**PAGE EXCERPT**:
-=-=-=-=-
Health authorities say they have ramped up their work to control a syphilis outbreak that started in northern Australia after reports the infection is creeping towards metropolitan Perth.
A bacterial infection spread by sexual contact, syphilis cases were first reported in the Kimberley region in 2014.
While case numbers steadily rose around northern Australia in the years following, health services say the focus on COVID-19 messaging and health promotion has overtaken concerns around the infection.
But figures revealing a serious upward trend between 2020 and 2021 and a jump in cases recorded year-to-date have prompted services to renew their health messaging around the infection.
The Kimberley has already recorded 54 cases so far this year, followed by the Pilbara with 46, and rising numbers have also been recorded in the Goldfields and in the Mid West.
Health services in the remote Kimberley, in particular, have ramped up their efforts to address the rising cases.
Kimberley Aboriginal Medical Service medical director Lorraine Anderson said it was time to renew their focus.
"We had no choice [but to] do that, and a lot of our background prevention, testing and treating has slipped by in the last two years.
"Now that we've got a bit of space in our calendars, everyone who's involved in any sort of primary health care, sexually transmitted diseases, public health — we're very much getting back on track with testing and treating syphilis."
-=-=-=-=-
**DATA FOR ANALYSIS**:
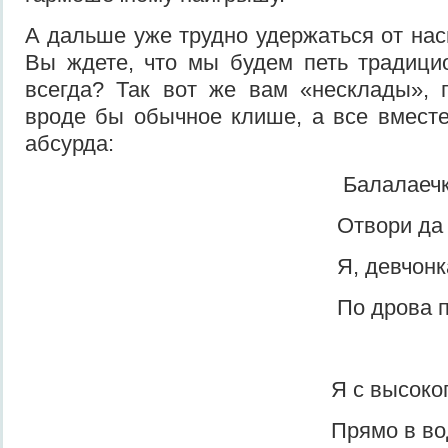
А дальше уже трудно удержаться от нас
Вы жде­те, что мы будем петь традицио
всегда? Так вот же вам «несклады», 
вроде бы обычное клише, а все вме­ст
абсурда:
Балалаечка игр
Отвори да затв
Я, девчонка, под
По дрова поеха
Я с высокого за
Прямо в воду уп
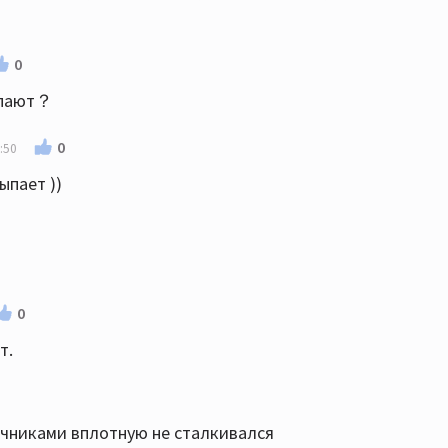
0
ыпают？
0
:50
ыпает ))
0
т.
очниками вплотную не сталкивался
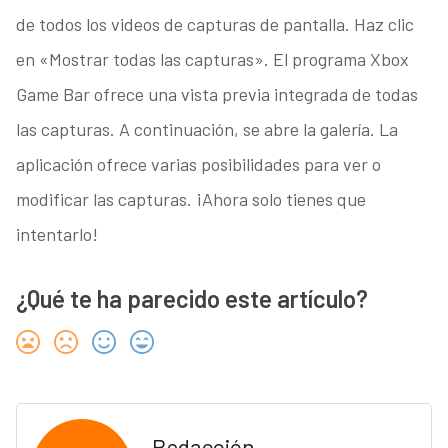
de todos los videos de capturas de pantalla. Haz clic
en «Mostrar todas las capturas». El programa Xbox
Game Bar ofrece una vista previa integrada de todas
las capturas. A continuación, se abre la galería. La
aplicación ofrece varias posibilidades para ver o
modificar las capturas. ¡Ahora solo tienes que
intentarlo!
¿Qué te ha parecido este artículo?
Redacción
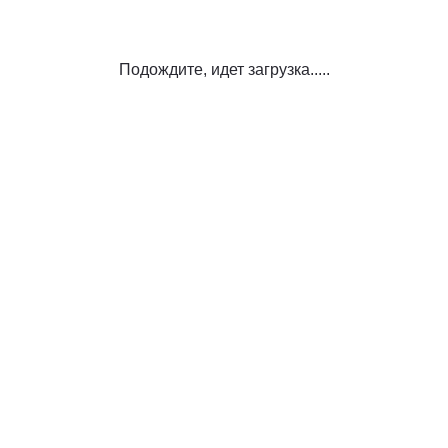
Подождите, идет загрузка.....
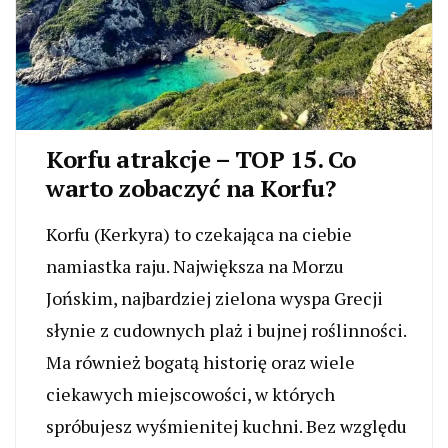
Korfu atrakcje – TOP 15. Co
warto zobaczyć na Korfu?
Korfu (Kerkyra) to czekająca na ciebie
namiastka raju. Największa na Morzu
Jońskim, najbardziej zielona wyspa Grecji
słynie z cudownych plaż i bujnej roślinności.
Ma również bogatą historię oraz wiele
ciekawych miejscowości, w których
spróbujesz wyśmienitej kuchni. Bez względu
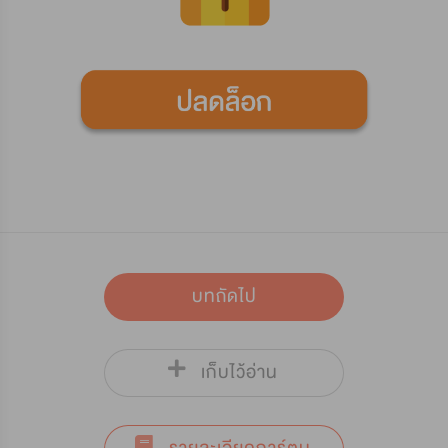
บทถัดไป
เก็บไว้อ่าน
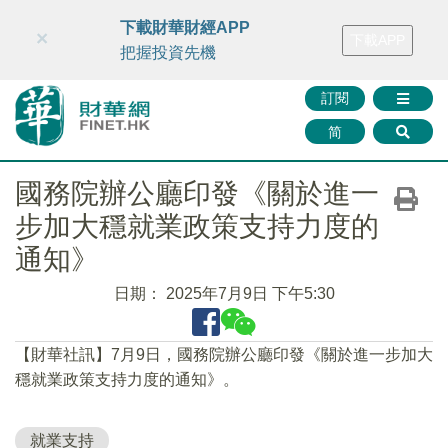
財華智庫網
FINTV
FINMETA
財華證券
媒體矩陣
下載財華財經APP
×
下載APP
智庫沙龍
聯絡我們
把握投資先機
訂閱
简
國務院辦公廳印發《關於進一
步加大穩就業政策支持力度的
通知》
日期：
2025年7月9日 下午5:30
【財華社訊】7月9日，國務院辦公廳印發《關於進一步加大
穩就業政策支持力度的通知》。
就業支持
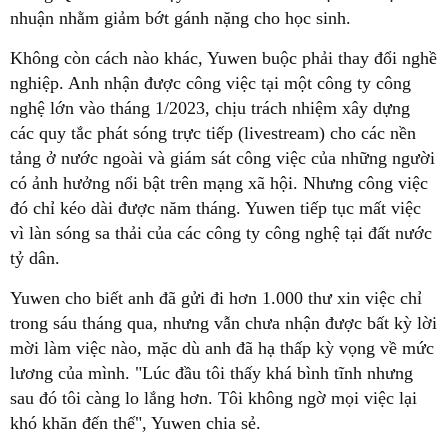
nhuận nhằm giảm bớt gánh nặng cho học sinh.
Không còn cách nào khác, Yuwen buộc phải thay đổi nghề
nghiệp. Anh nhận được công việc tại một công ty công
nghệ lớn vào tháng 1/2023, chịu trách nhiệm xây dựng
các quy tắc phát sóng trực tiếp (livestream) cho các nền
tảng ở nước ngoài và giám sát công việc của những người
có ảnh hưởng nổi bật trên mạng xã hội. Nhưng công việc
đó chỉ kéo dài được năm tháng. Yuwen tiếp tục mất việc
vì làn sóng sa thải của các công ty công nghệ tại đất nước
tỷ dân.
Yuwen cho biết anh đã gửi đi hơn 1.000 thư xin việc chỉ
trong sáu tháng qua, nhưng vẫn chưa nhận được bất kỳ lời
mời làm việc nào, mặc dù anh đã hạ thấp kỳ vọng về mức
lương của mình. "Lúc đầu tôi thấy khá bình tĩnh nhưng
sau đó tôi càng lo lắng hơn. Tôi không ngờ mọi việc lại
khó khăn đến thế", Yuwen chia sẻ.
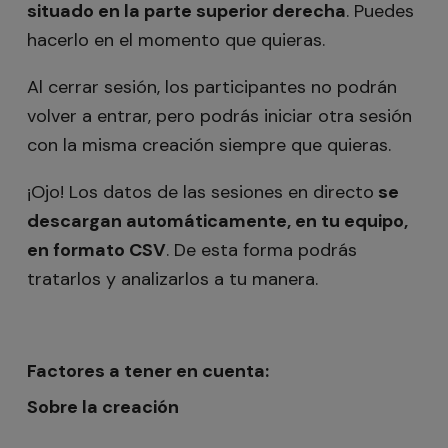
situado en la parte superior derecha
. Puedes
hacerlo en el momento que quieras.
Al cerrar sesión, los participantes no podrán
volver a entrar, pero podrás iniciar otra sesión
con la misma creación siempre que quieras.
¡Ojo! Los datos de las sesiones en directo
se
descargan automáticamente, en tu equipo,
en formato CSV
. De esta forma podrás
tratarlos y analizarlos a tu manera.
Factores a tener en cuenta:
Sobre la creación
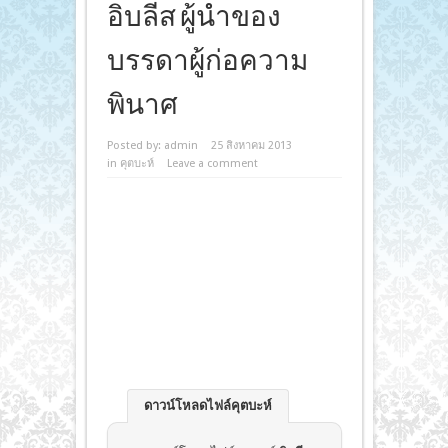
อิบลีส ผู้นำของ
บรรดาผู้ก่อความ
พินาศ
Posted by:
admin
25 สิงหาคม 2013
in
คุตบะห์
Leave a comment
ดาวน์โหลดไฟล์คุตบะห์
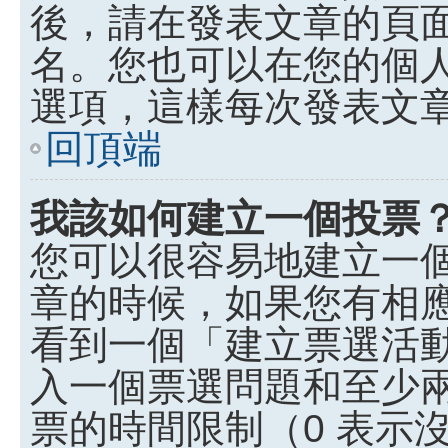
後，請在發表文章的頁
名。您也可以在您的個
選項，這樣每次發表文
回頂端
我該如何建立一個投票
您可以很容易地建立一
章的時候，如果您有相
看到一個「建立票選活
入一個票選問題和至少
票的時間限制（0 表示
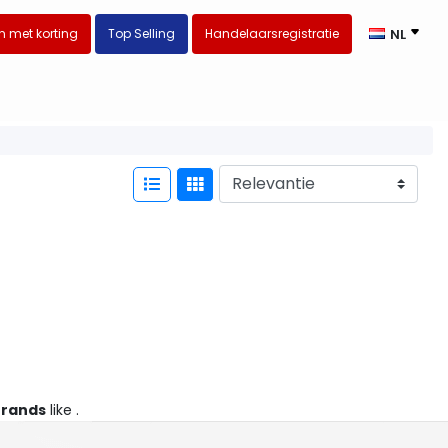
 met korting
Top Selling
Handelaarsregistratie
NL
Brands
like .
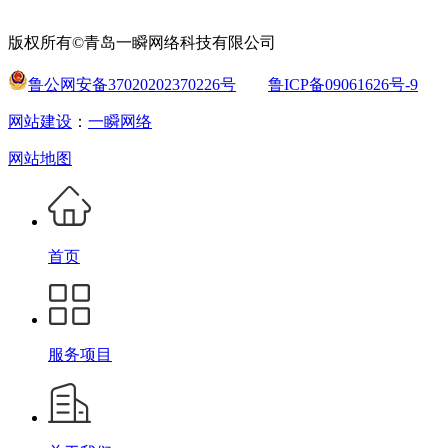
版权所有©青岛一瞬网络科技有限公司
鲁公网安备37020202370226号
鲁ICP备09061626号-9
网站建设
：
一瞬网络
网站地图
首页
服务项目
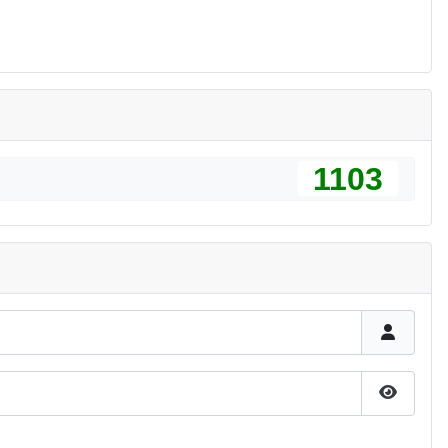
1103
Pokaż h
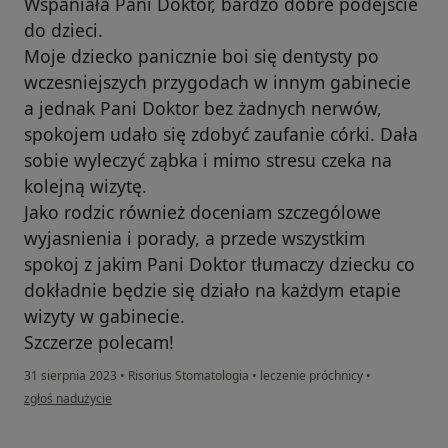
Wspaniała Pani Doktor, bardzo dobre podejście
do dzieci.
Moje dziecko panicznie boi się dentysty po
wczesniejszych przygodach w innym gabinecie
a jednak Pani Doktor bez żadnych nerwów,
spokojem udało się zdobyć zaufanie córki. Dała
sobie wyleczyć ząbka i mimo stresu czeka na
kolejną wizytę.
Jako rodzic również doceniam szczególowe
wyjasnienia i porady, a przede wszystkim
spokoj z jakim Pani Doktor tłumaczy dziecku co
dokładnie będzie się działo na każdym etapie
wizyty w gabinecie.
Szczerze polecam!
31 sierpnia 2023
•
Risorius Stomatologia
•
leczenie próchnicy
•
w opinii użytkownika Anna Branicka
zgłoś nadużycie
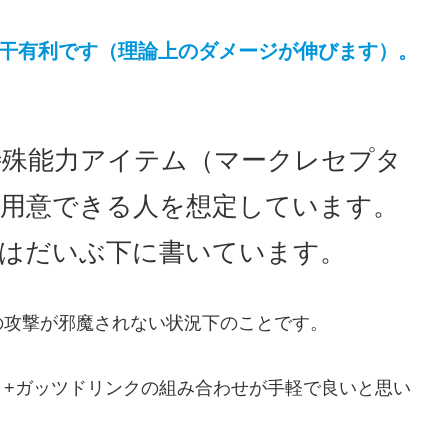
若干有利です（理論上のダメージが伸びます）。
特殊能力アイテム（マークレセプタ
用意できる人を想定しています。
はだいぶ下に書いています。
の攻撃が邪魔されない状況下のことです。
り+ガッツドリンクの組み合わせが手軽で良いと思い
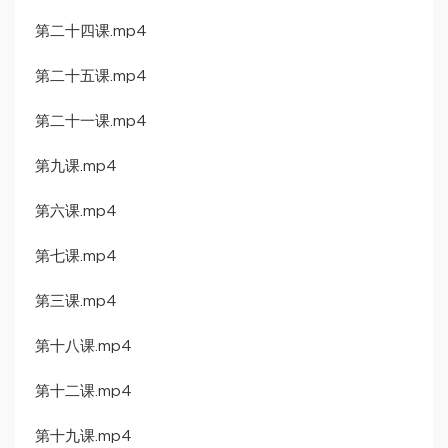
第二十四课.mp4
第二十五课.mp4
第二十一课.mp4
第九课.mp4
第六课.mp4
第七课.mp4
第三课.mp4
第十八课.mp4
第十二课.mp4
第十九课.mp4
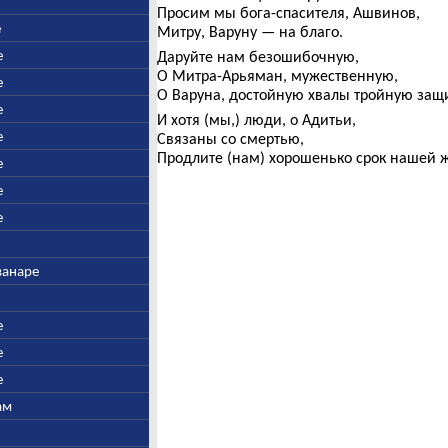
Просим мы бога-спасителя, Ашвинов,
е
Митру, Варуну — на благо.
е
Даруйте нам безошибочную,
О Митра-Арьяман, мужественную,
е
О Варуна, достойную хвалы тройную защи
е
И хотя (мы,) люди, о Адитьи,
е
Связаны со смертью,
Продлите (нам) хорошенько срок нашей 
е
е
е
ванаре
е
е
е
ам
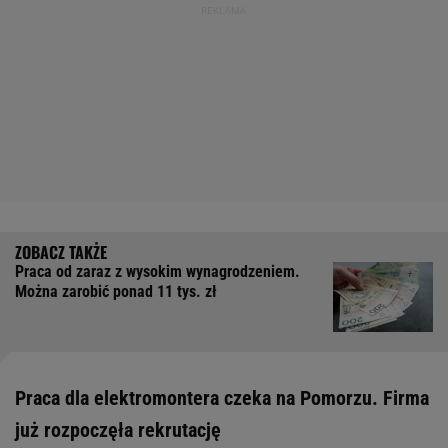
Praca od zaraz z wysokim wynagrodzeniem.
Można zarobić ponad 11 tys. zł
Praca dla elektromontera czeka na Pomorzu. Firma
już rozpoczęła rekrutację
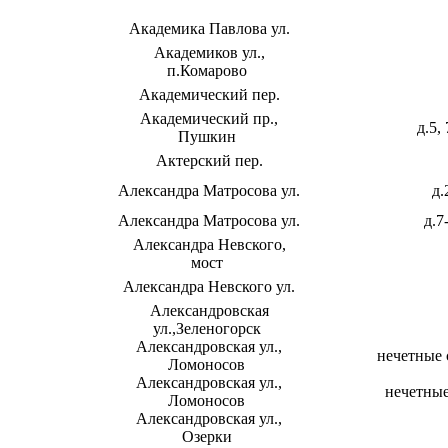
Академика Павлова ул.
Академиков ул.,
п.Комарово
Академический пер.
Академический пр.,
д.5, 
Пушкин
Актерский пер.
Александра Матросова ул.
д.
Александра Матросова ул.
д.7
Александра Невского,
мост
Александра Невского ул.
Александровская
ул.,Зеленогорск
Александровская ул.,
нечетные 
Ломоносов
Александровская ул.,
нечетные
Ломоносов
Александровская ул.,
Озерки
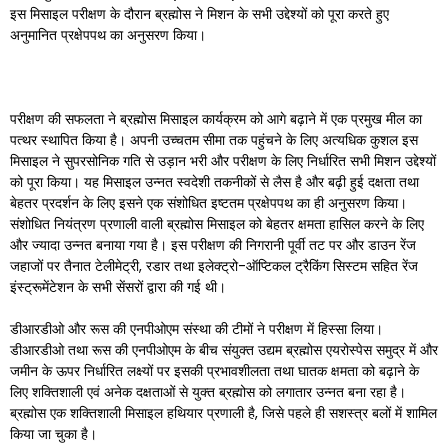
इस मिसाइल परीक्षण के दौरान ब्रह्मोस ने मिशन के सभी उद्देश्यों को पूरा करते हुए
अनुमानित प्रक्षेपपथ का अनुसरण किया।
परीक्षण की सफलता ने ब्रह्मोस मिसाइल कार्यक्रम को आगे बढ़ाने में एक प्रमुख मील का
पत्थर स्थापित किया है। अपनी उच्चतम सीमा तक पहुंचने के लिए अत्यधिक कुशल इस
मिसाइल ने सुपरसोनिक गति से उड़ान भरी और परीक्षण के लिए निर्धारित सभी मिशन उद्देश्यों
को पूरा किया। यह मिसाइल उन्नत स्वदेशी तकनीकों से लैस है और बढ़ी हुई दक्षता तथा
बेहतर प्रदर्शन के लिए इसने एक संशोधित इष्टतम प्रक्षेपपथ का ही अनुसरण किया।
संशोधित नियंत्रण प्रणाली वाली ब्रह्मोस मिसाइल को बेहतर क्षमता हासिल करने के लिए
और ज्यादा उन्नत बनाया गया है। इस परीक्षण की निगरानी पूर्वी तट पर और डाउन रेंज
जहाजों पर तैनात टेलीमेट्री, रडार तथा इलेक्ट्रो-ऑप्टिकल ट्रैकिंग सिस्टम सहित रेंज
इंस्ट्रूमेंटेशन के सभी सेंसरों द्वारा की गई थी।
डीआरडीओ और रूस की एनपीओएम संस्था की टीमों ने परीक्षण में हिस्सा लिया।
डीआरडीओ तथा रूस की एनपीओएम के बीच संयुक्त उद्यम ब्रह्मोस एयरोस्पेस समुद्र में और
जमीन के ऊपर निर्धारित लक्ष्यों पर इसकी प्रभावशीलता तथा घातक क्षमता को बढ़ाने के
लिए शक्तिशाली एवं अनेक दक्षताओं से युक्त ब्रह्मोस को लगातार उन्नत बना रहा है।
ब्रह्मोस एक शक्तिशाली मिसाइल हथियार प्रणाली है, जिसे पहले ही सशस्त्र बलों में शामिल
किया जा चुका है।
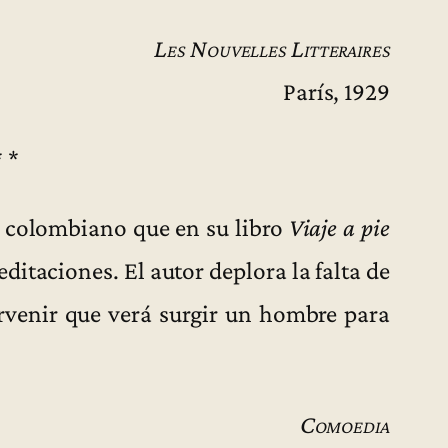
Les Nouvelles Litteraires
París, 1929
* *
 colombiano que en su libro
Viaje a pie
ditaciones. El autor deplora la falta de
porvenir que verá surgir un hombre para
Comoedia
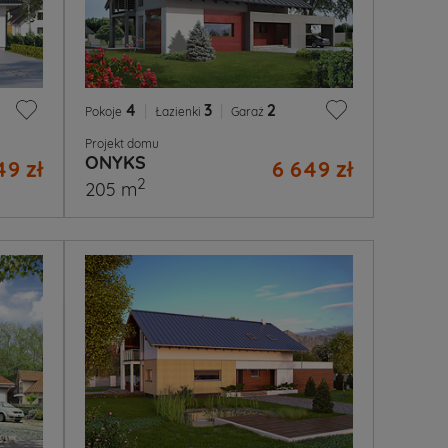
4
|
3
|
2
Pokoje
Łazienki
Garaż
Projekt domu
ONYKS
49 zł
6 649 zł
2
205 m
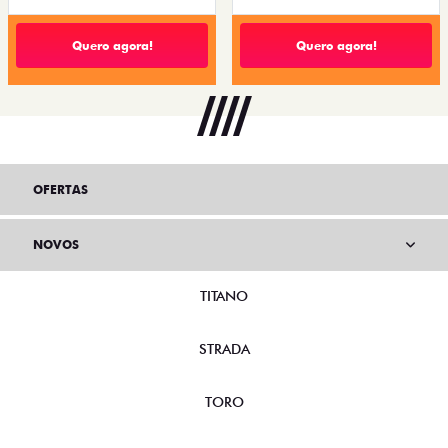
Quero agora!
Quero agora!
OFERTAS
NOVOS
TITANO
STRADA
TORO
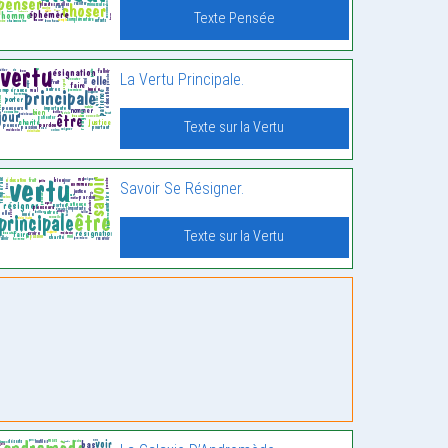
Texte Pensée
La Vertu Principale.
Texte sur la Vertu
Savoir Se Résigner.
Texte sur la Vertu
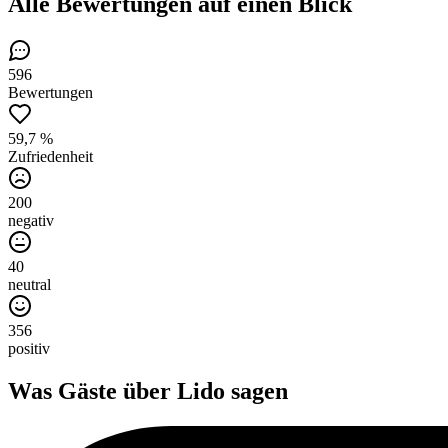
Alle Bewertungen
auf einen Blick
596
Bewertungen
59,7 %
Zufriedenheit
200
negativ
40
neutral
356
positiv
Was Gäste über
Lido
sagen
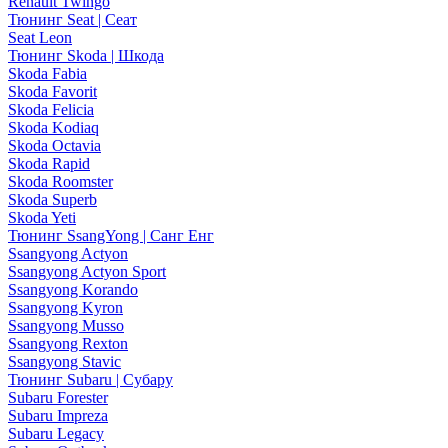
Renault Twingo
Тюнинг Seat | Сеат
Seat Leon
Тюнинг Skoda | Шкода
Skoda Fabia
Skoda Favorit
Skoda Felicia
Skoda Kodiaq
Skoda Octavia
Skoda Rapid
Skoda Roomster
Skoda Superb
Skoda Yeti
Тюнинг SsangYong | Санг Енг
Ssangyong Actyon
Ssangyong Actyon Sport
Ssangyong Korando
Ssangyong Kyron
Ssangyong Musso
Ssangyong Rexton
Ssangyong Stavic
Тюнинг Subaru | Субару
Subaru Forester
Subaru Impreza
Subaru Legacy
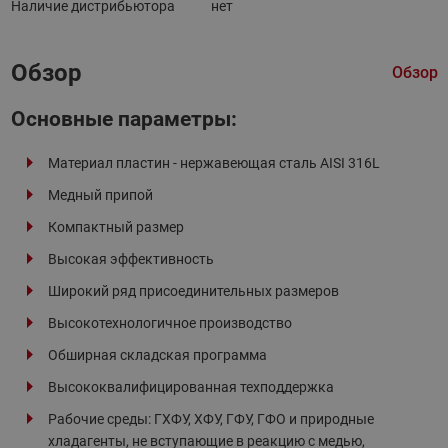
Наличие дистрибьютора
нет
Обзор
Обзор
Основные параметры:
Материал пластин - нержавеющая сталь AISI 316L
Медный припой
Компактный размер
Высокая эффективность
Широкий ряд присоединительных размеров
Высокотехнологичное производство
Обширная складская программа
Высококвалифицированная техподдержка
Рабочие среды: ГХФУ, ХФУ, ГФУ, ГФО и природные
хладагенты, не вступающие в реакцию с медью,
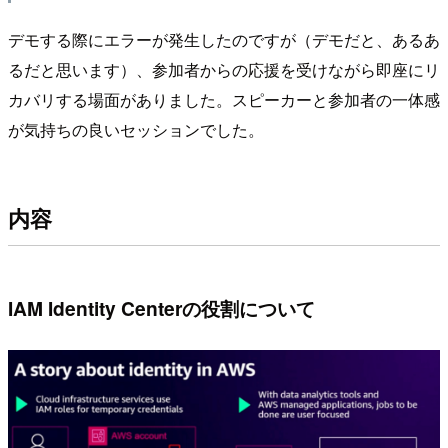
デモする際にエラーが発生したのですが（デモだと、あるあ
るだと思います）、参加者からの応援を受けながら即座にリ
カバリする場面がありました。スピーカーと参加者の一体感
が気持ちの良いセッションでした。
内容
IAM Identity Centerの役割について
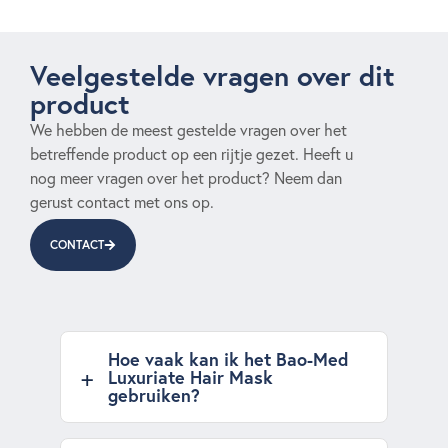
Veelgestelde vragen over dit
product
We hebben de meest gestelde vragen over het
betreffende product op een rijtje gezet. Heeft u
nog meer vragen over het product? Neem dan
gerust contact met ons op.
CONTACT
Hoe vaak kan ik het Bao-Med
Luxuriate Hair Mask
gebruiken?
-=-=-=-=-
**ACTION ITEM**: Continue the syphilis outbreak article from its last sentence. The material placed after the syphilis outbreak article is separate from it.

**WRITTEN RESPONSE**:
Dr Anderson said there was evidence the infection had begun to travel outside of northern Western Australia.
"It's come across northern Australia, through the Kimberley and down into the Pilbara … it's now starting to hit metropolitan Perth," she said.
"With respect to COVID-19, we've wanted that to be front and centre for the last two years.
Nindilingarri Cultural Health Service has been running one of the campaigns promoting testing in the Fitzroy Valley in central Kimberley, a hub for transient, northern WA and Northern Territory populations.
Sexual health promotion officer Helen Ryda said the service identified a need to ramp up its testing after potentially deadly congenital cases were reported in the Valley.
Ms Ryda said it was particularly difficult educating locals about the infection, as it could present as symptomless until a chancre sore appeared.
"If you have the sore and it goes away, you're not going to think anything of it," Ms Ryda said.
"Then once that goes away, that's when you actually reach your most … contagious, and [you] don't know that you're spreading the infection.
"It is happening everywhere."
Ms Ryda said their campaign focused mainly on addressing gaps in Kimberley community access, including ideas around shame, stigma and the accessibility of contraception.
"If you're out in a small community or something, maybe the shop doesn't carry condoms," Ms Ryda said.
"There's definitely a lot of challenges, but we're doing our best."